Assisting the Process of Prison Reform in Southern Sudan - Building Leadership Capacity within the Prisons Service and Addressing the Circumstances of Prisoners with Specific Needs (Phase II)  

Project Status: Completed

Project Duration: 05/2008 - 01/2011

Total Budget: US $4,359,500


  1. Government of Canada - Department of Foreign Affairs and International Trade (DFAIT), Stabilization and Reconstruction Task Force (START)
  2. Government of the United States of America - US State Department, Bureau of International Narcotics and Law Enforcement (INL)


Southern Sudan Prisons Service (SSPS)

Implementing Partners

  1. The United Nations Mission in Sudan (UNMIS) Rule of Law Corrections Advisory Unit
  2. The International Centre for Criminal Law Reform and Criminal Justice Policy (ICCLR)

Outline and Objectives

Twenty-three years of civil war had far-reaching and devastating effects on the social and economic development of Sudan.

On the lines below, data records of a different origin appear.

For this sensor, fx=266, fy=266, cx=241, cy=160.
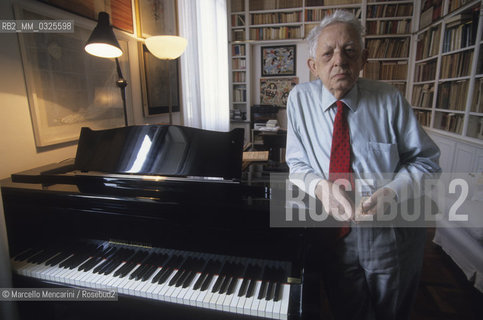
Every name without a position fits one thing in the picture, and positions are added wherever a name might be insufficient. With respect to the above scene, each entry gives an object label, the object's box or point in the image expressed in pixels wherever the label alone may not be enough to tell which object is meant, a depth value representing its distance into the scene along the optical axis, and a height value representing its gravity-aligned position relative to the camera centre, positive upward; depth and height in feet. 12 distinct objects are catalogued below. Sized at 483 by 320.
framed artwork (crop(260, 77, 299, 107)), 17.10 +0.98
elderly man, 3.14 -0.69
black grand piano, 3.00 -1.54
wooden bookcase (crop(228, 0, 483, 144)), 9.81 +2.78
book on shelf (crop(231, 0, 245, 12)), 16.54 +6.13
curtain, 9.53 +1.64
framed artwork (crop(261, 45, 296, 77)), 16.80 +2.79
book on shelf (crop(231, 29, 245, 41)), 16.94 +4.44
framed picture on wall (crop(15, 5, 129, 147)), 4.56 +0.49
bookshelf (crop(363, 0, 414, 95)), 14.46 +3.50
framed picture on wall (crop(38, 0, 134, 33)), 5.07 +2.07
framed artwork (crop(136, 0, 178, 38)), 7.32 +2.63
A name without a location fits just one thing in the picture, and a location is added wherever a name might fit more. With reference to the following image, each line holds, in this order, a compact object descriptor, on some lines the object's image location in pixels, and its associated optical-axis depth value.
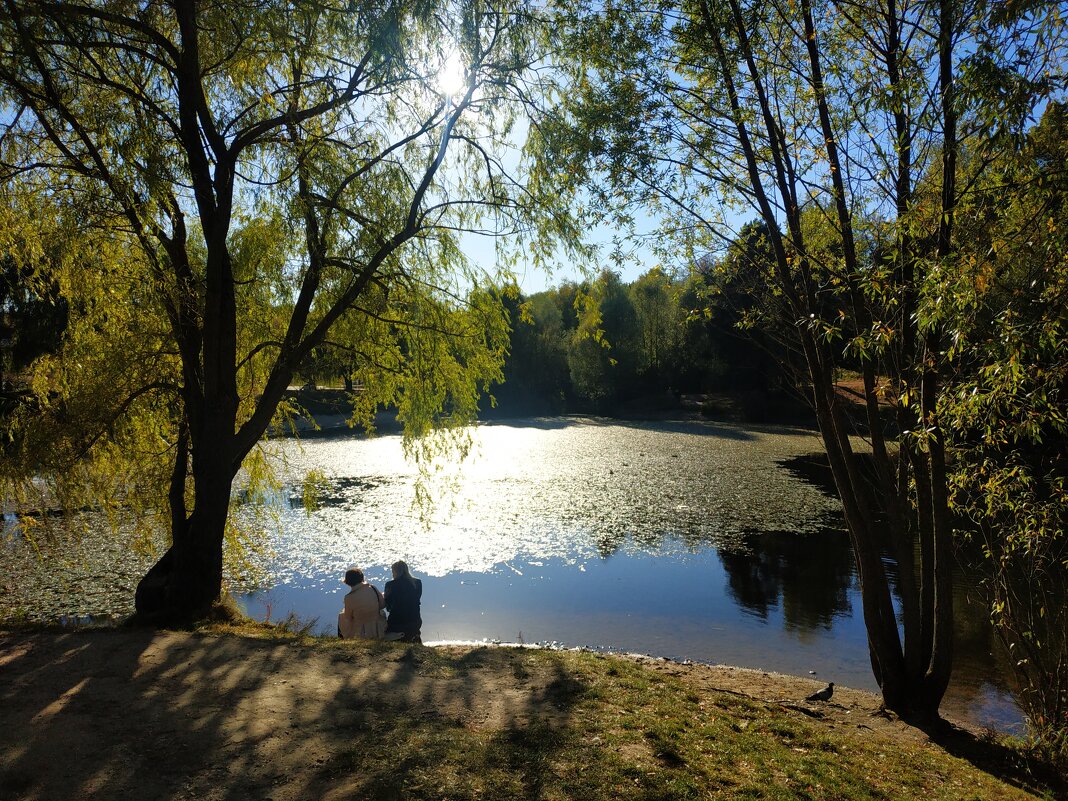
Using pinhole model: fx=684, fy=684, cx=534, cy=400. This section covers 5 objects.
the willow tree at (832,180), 6.01
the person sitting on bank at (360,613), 8.04
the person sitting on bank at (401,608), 8.09
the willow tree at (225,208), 6.89
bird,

An entire generation was born and raised in conflict, the result of which was the development of a military culture, the erosion of the rule of law and widespread poverty.

After more than two decades of bloodshed, the UN-brokered Comprehensive Peace Agreement (CPA) was signed in 2005 between the Sudanese Government and the Sudan People's Liberation Army (SPLA). Following the conclusion of the Agreement, autonomy was given to the South and the Interim Constitution of Southern Sudan was adopted leading to the creation of the Government of Southern Sudan (GoSS). The CPA incorporated wealth and power sharing provisions and recognized the right to self-determination by including a provision for a referendum on national sovereignty.

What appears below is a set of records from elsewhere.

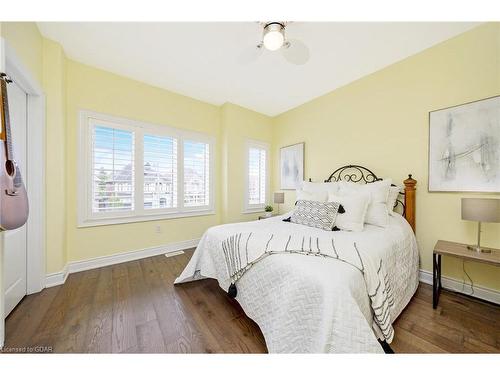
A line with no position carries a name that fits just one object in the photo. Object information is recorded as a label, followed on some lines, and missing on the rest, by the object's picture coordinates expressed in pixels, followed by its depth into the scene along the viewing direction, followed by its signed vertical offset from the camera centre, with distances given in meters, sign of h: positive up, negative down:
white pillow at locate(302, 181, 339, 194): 2.49 -0.01
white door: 1.54 -0.49
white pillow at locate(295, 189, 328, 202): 2.34 -0.13
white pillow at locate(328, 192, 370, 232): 1.91 -0.28
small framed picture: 3.56 +0.39
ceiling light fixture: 1.48 +1.19
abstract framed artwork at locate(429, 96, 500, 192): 1.71 +0.39
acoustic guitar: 1.04 +0.00
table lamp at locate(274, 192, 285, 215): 3.53 -0.23
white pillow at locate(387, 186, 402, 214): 2.15 -0.12
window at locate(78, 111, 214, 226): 2.46 +0.20
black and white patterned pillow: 1.98 -0.32
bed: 0.94 -0.62
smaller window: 3.88 +0.21
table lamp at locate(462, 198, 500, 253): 1.50 -0.19
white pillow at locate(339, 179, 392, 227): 1.98 -0.15
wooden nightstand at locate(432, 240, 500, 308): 1.48 -0.56
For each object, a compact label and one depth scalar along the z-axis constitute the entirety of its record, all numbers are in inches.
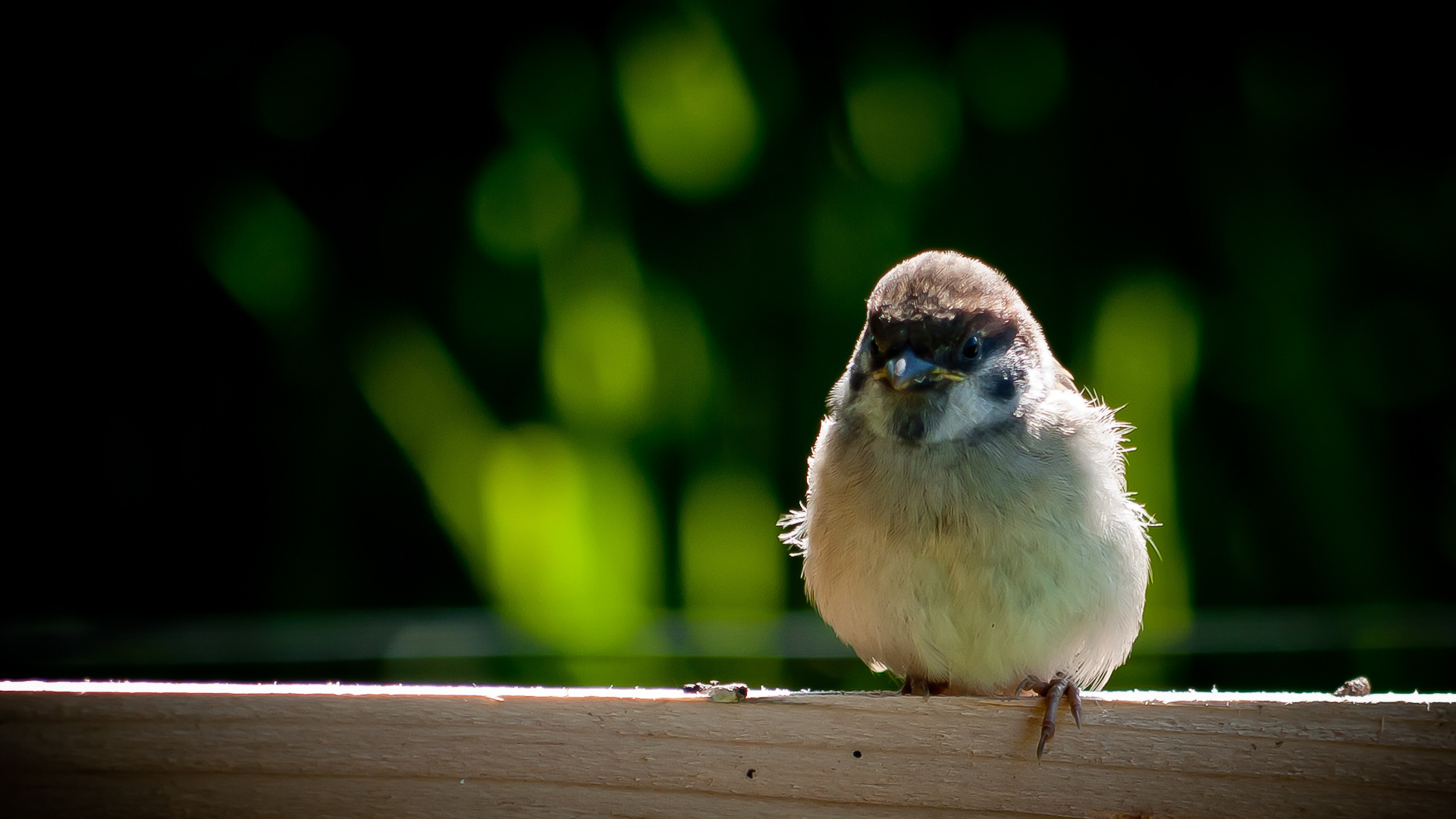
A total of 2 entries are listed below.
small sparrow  100.4
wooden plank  98.5
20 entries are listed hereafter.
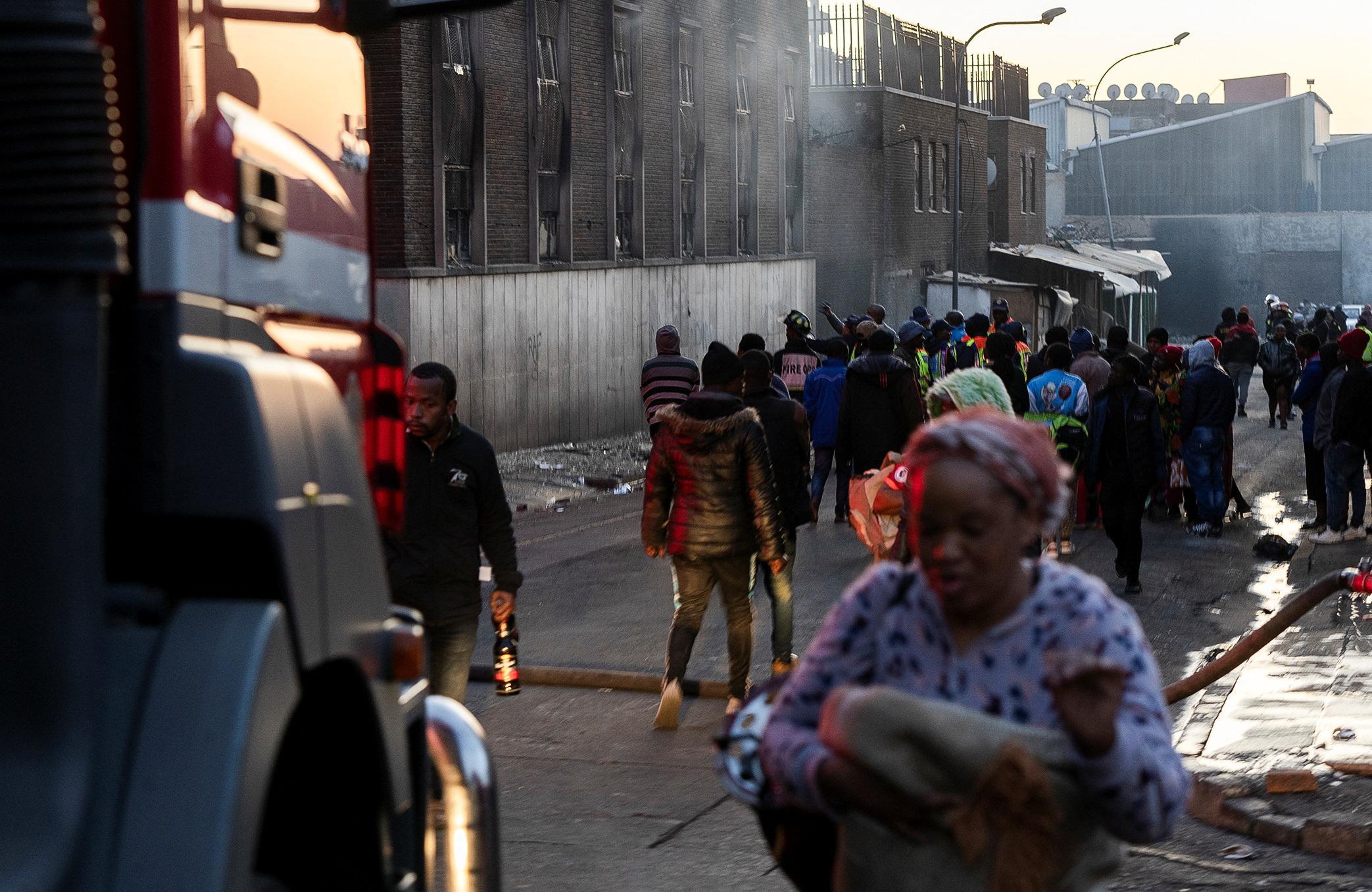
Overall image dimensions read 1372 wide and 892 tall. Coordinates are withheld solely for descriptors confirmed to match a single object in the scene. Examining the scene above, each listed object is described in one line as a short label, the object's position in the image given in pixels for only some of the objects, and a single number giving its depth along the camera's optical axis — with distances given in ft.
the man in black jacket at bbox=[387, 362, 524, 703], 23.11
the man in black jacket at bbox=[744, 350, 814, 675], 31.94
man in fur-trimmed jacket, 28.91
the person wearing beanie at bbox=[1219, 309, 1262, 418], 99.86
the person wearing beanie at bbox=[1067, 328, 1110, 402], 55.72
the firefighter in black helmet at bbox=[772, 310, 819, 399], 61.77
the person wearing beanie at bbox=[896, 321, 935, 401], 61.31
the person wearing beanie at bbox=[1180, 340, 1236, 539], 57.21
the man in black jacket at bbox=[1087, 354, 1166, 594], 45.44
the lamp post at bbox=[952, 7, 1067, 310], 125.49
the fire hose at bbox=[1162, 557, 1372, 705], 26.96
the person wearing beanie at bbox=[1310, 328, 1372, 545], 52.54
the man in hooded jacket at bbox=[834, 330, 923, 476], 45.68
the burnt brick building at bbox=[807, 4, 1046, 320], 156.25
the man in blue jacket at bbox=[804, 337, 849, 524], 57.11
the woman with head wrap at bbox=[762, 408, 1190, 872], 9.08
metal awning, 180.55
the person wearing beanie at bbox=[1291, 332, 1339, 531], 58.59
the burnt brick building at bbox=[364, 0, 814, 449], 79.77
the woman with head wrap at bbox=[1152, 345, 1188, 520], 59.57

During the period between the signing of the CPA in 2005 and South Sudan gaining independence in 2011, GoSS committed itself to strengthening institutional capacity and prioritized the establishment of a functional criminal justice system which adheres to the rule of law, and which is respected by law enforcement officials and the community. In order to support this enormous undertaking, and recognizing the value of joint programming, the United Nations Mission in Sudan (UNMIS) Corrections Advisory Unit invited UNODC and the International Centre for Criminal Law Reform and Criminal Justice Policy (ICCLR) to undertake a joint assessment of the prison system. As a result, UNODC and ICCLR experts began actively working with the Southern Sudan Prisons Service (SSPS) in 2007 .

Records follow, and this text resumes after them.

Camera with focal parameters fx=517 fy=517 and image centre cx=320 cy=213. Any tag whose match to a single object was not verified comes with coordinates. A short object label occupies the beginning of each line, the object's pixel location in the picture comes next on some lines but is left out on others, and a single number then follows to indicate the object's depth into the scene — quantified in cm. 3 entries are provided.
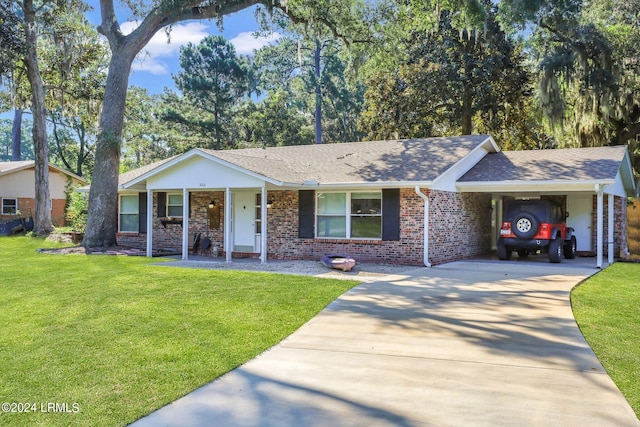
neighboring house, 2864
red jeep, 1361
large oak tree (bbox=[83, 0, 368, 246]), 1723
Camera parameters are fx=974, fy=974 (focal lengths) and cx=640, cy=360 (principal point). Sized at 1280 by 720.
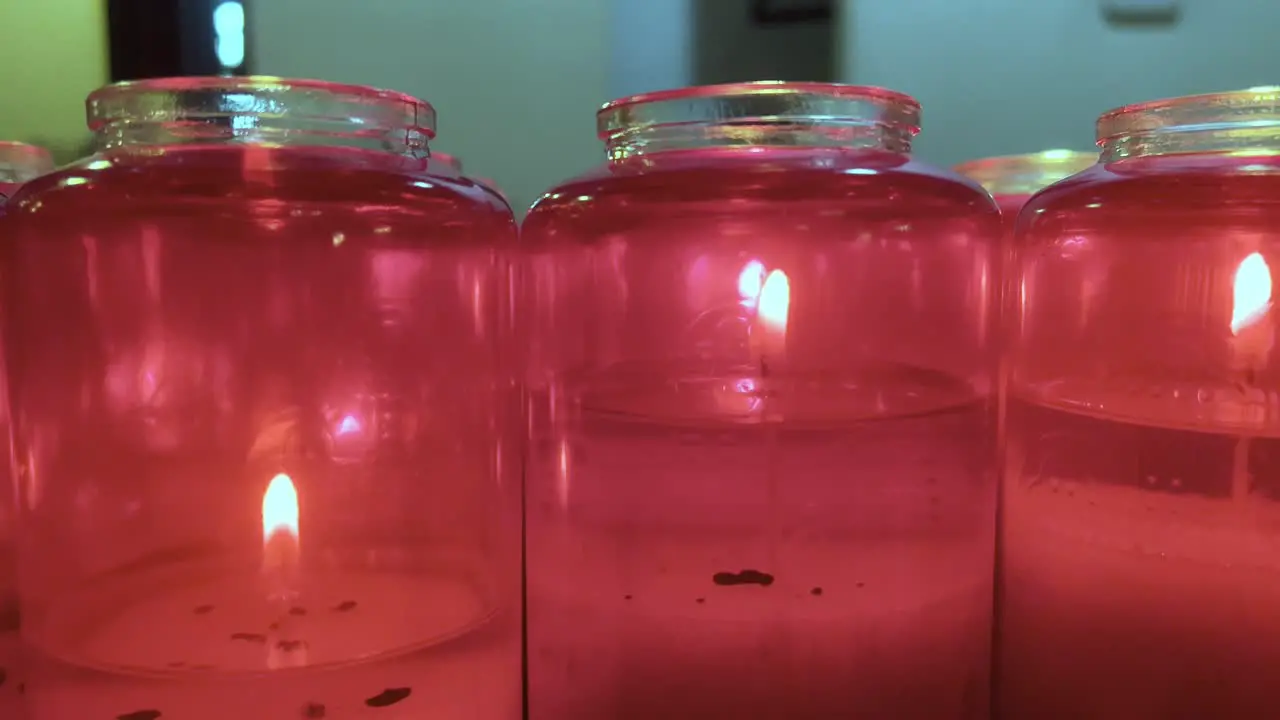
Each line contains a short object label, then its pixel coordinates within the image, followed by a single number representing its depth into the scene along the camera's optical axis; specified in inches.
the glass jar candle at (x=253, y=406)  15.1
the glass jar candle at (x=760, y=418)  16.4
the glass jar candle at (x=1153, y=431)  16.1
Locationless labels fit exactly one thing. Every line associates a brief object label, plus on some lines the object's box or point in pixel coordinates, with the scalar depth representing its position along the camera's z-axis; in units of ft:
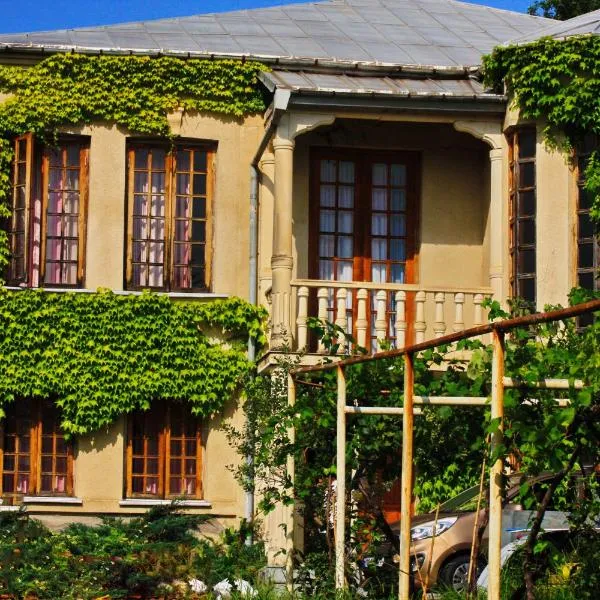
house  64.80
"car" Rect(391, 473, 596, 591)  49.24
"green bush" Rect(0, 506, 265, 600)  48.78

At the time the UNODC prison reform programme was launched, the Prisons Service was comprised of approximately 17,000 officers, the majority of which were former SPLA soldiers and guerilla fighters with no prior knowledge of prison work. The majority were illiterate having never received formal education and the rest included a few professional officers who were in continuous service during the war, as well as some prison personnel who left the service to enlist as soldiers but who were later deployed back to the SSPS after the signing of the CPA in 2005. The prison population, on the other hand, was estimated to be around 6,000 however generating accurate data continues to be a challenge because of a persisting lack of communication between smaller rural prisons and the various Prisons Service headquarters at the state level.

The SDNU48 project refers to the second phase of activities implemented under the UNODC prison reform programme in Southern Sudan. While the activities under Phase I (December 2007 to August 2008) began the process of building the institutional capacity of the Prisons Service, Phase II (September 2008 to August 2010) focused on addressing the need for human resources, leadership development and skills training. Project activities were designed to build on the willingness of the Prisons Service leadership to engage in sustained reforms, including by encouraging coordination with other criminal justice actors.  Project outcomes under the Phase II project included:

  1. Building a leadership cadre;
  2. Developing management and information systems;
  3. Developing laws, policies and standing orders to support reforms;
  4. Ensuring lawful detention and adherence to the rule of law;
  5. Improving the well-being of vulnerable groups of prisoners; and
  6. Improving prison conditions and prisoner health.

Key Achievements

  • Prison leaders exposed to international minimum standards;
  • Prison officers acquired an understanding of the unique needs of vulnerable groups of prisoners;
  • Prison officers who participated in training exercises in Phase I facilitated training courses in specific areas of prison work in Phase II;
  • Significant infrastructure improvements were made to selected prisons;
  • Health and sanitation issues are increasingly prioritized by the Prisons Service;
  • The concept of 'alternatives to imprisonment' is now widely acknowledged as a priority area requiring the active cooperation of all criminal justice actors;
  • A probation function was revived through the formal establishment of a Probation and Aftercare Unit;
  • A pilot juvenile probation programme was launched in Juba Central Prison;
  • Court liaison was introduced as a function of the prison system.